[INPUT DATA]
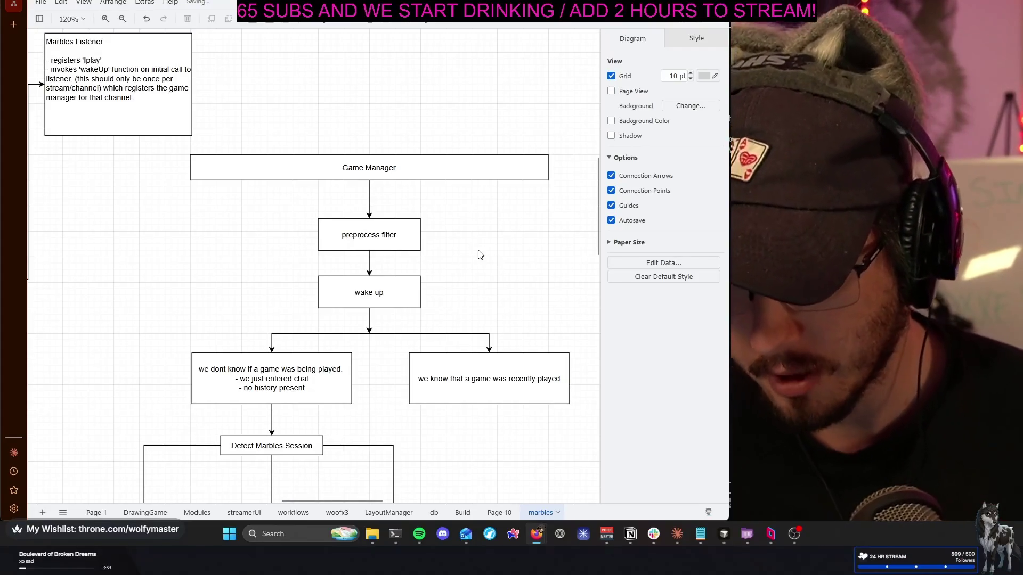
pyautogui.moveTo(370, 235)
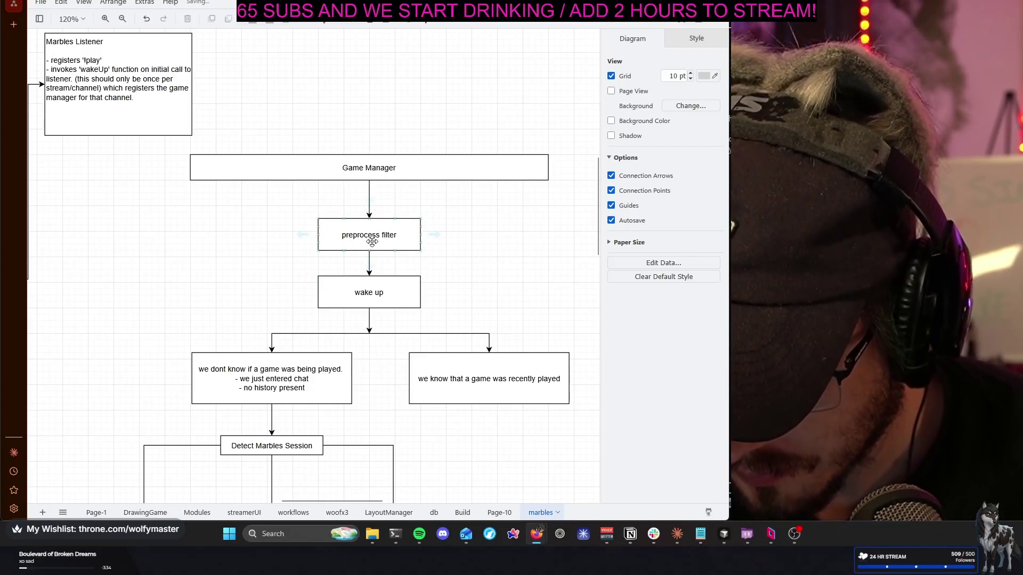
# Reposition the preprocess filter box, undoing a leftward move and settling it in place
pyautogui.moveTo(369, 238); pyautogui.dragTo(244, 240)
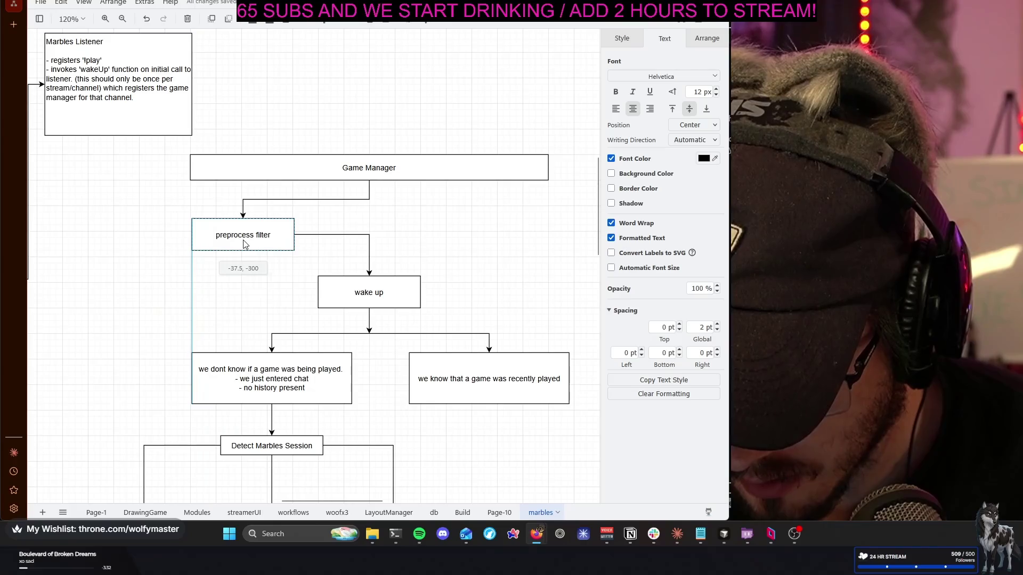
pyautogui.press('ctrl+z')
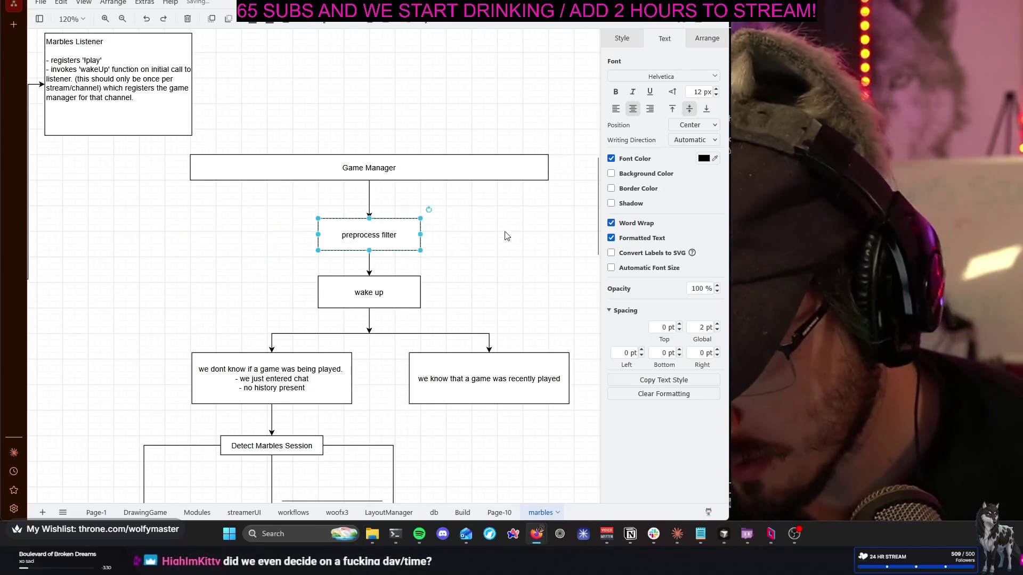
pyautogui.moveTo(369, 234)
pyautogui.mouseDown()
pyautogui.moveTo(477, 248)
pyautogui.moveTo(491, 280)
pyautogui.mouseUp()
pyautogui.click(424, 217)
pyautogui.scroll(-3, 424, 216)
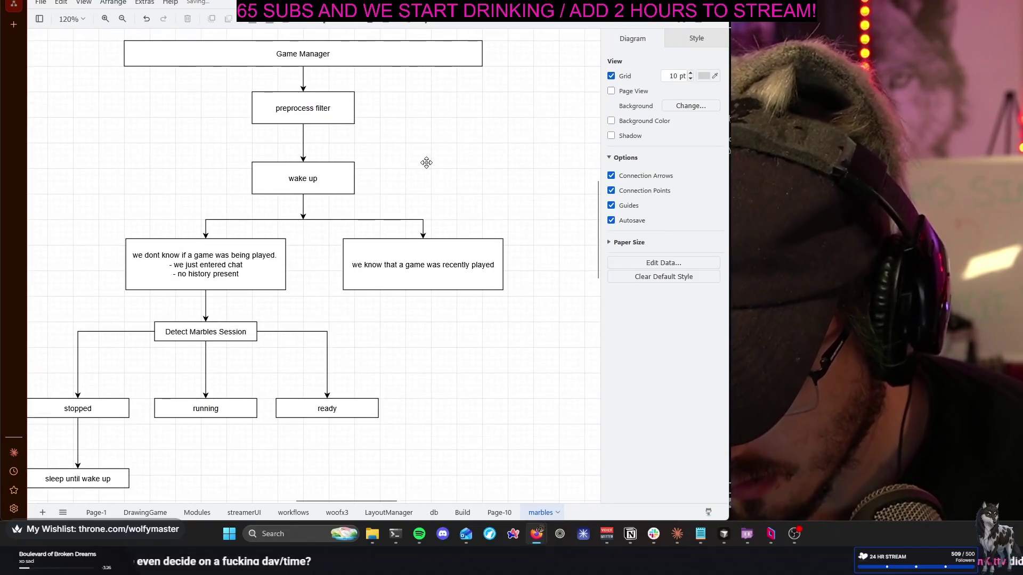
# Delete the arrow into wake up and bring the ready box up just below preprocess filter
pyautogui.click(302, 141)
pyautogui.press('Delete')
pyautogui.click(326, 105)
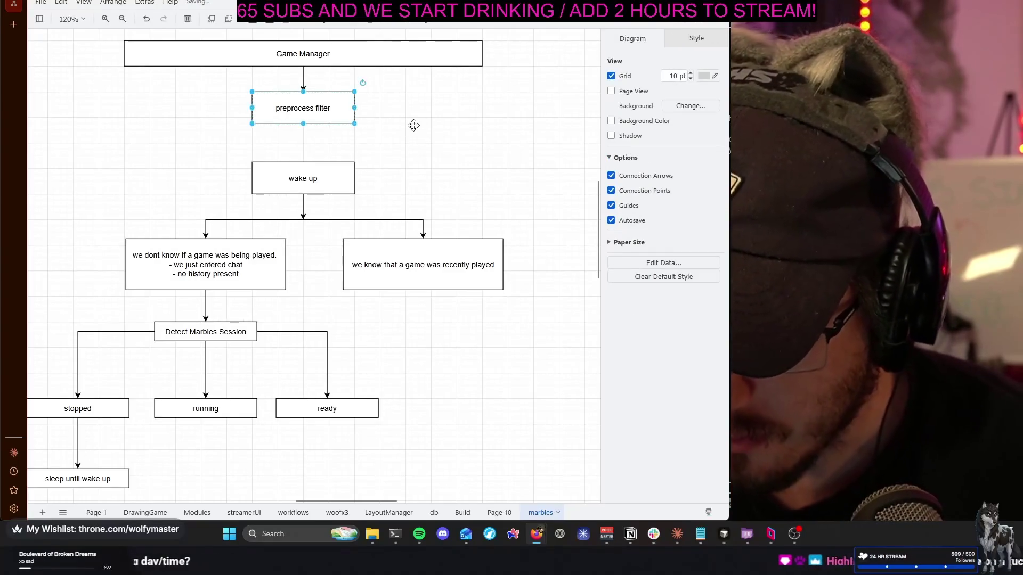
pyautogui.click(376, 408)
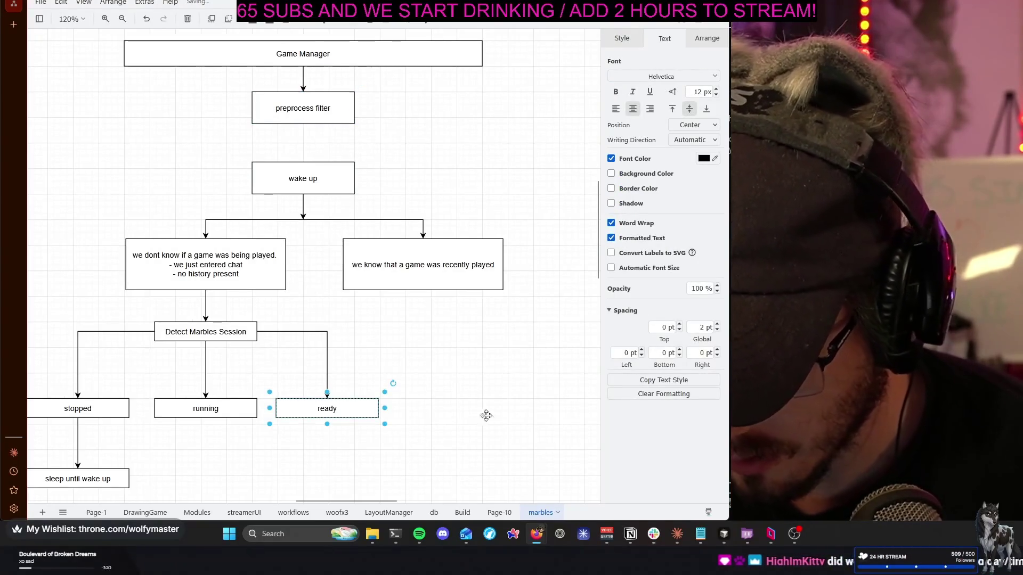
pyautogui.moveTo(304, 403); pyautogui.dragTo(336, 153)
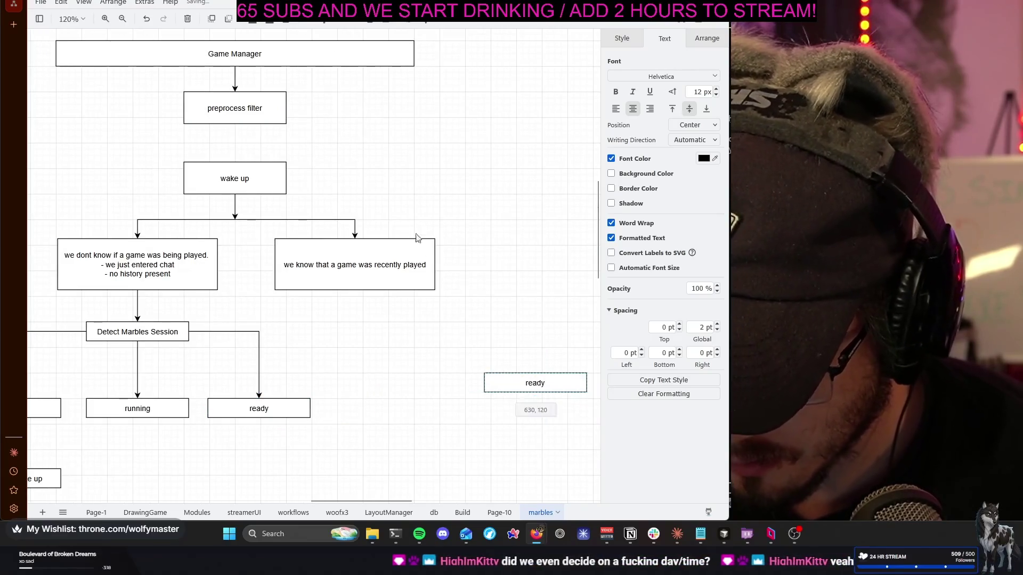
pyautogui.moveTo(336, 154); pyautogui.dragTo(273, 143)
pyautogui.click(149, 171)
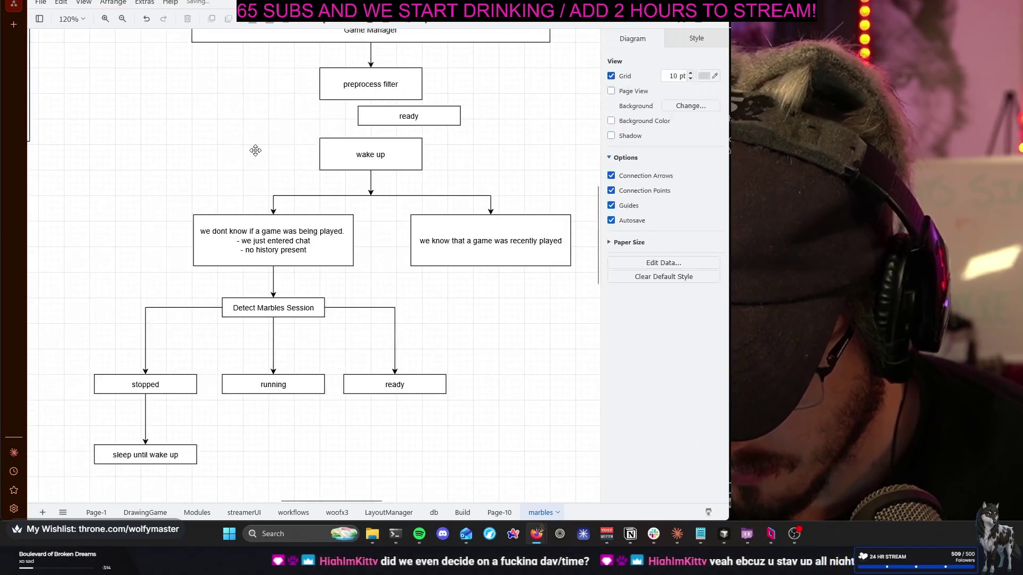
# Shift wake up and every box below it to the right and down
pyautogui.moveTo(82, 121)
pyautogui.mouseDown()
pyautogui.moveTo(587, 474)
pyautogui.moveTo(564, 449)
pyautogui.mouseUp()
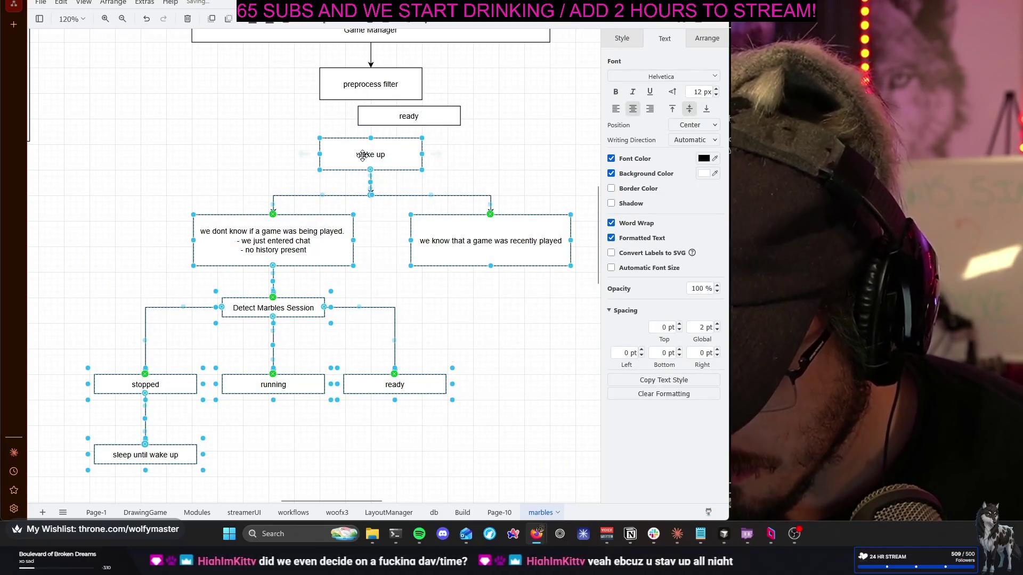
pyautogui.moveTo(363, 154); pyautogui.dragTo(463, 177)
pyautogui.moveTo(525, 195); pyautogui.dragTo(527, 195)
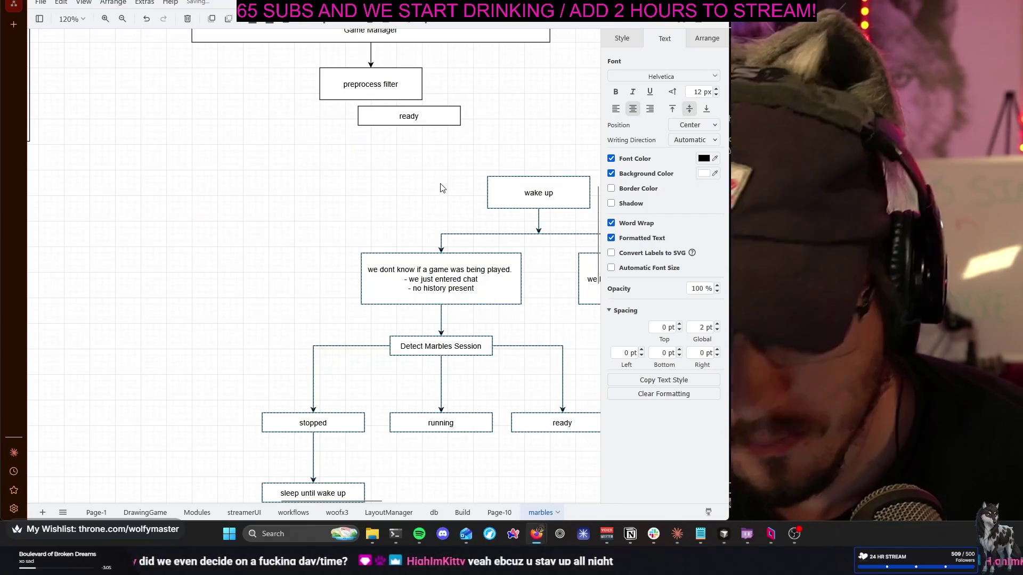
pyautogui.moveTo(449, 178); pyautogui.dragTo(449, 177)
pyautogui.click(439, 184)
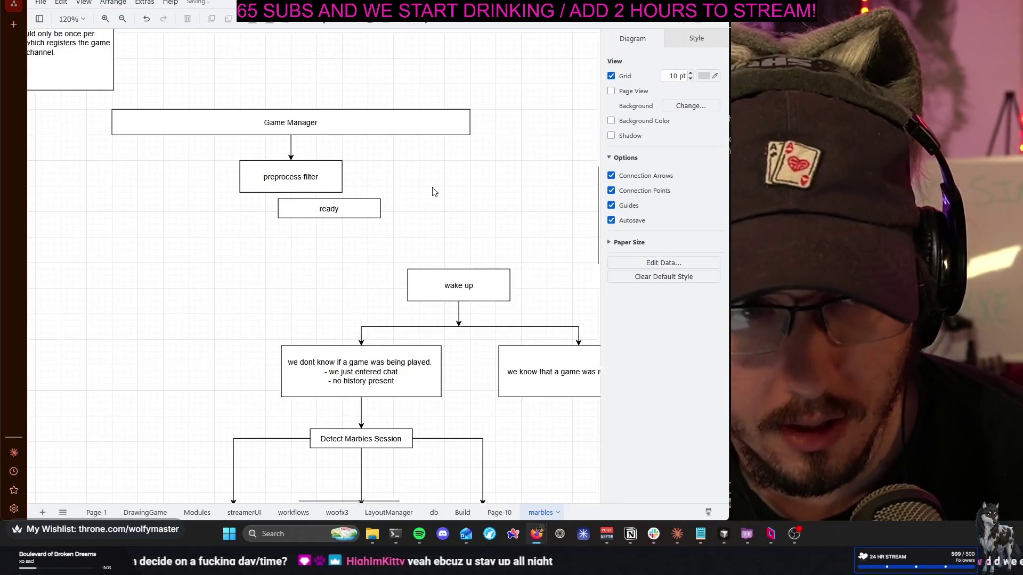
# Duplicate the ready box below the original and align both under preprocess filter
pyautogui.click(364, 220)
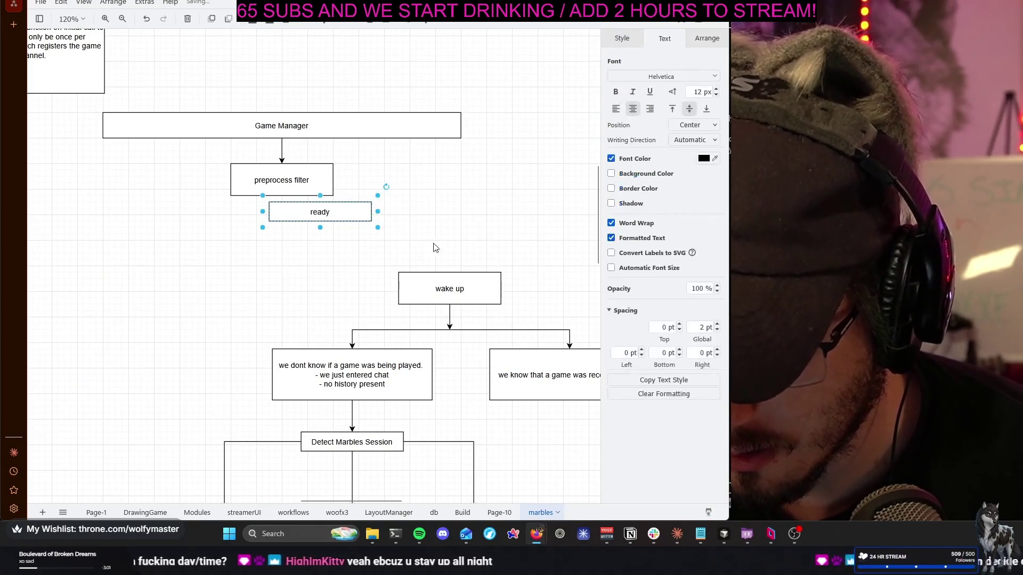
pyautogui.moveTo(364, 222); pyautogui.dragTo(524, 260)
pyautogui.moveTo(318, 246)
pyautogui.mouseDown()
pyautogui.moveTo(308, 244)
pyautogui.moveTo(331, 250)
pyautogui.mouseUp()
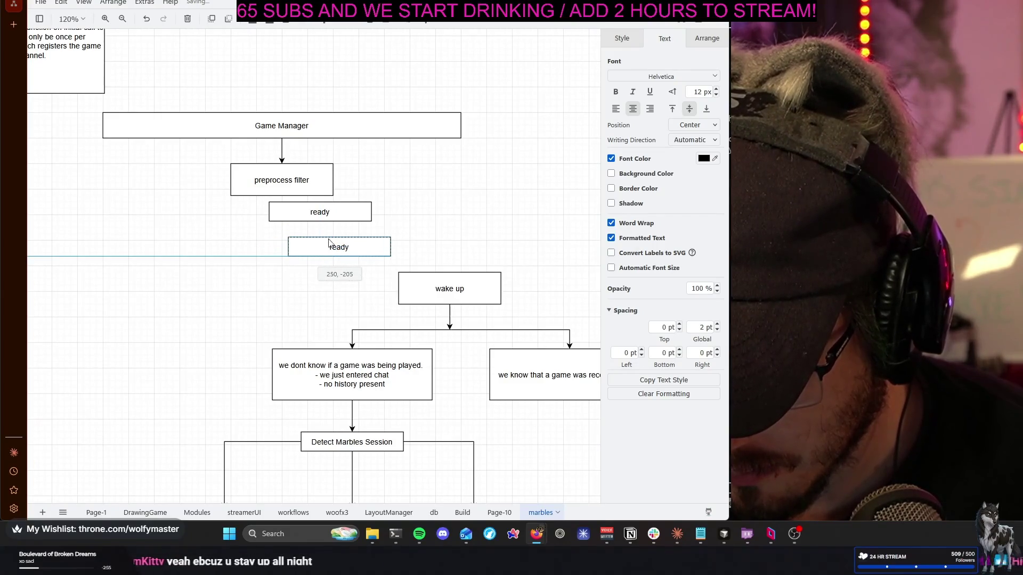
pyautogui.moveTo(321, 214); pyautogui.dragTo(330, 222)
[/INPUT DATA]
* _GOAL OF THE EXERCISE_
Restate word for word the lines running from the first line of the material to the line containing "pyautogui.click(424, 217)", inclusive, and drop every picture.

* _EXERCISE RESPONSE_
pyautogui.moveTo(370, 235)
# Reposition the preprocess filter box, undoing a leftward move and settling it in place
pyautogui.moveTo(369, 238); pyautogui.dragTo(244, 240)
pyautogui.press('ctrl+z')
pyautogui.moveTo(369, 234)
pyautogui.mouseDown()
pyautogui.moveTo(477, 248)
pyautogui.moveTo(491, 280)
pyautogui.mouseUp()
pyautogui.click(424, 217)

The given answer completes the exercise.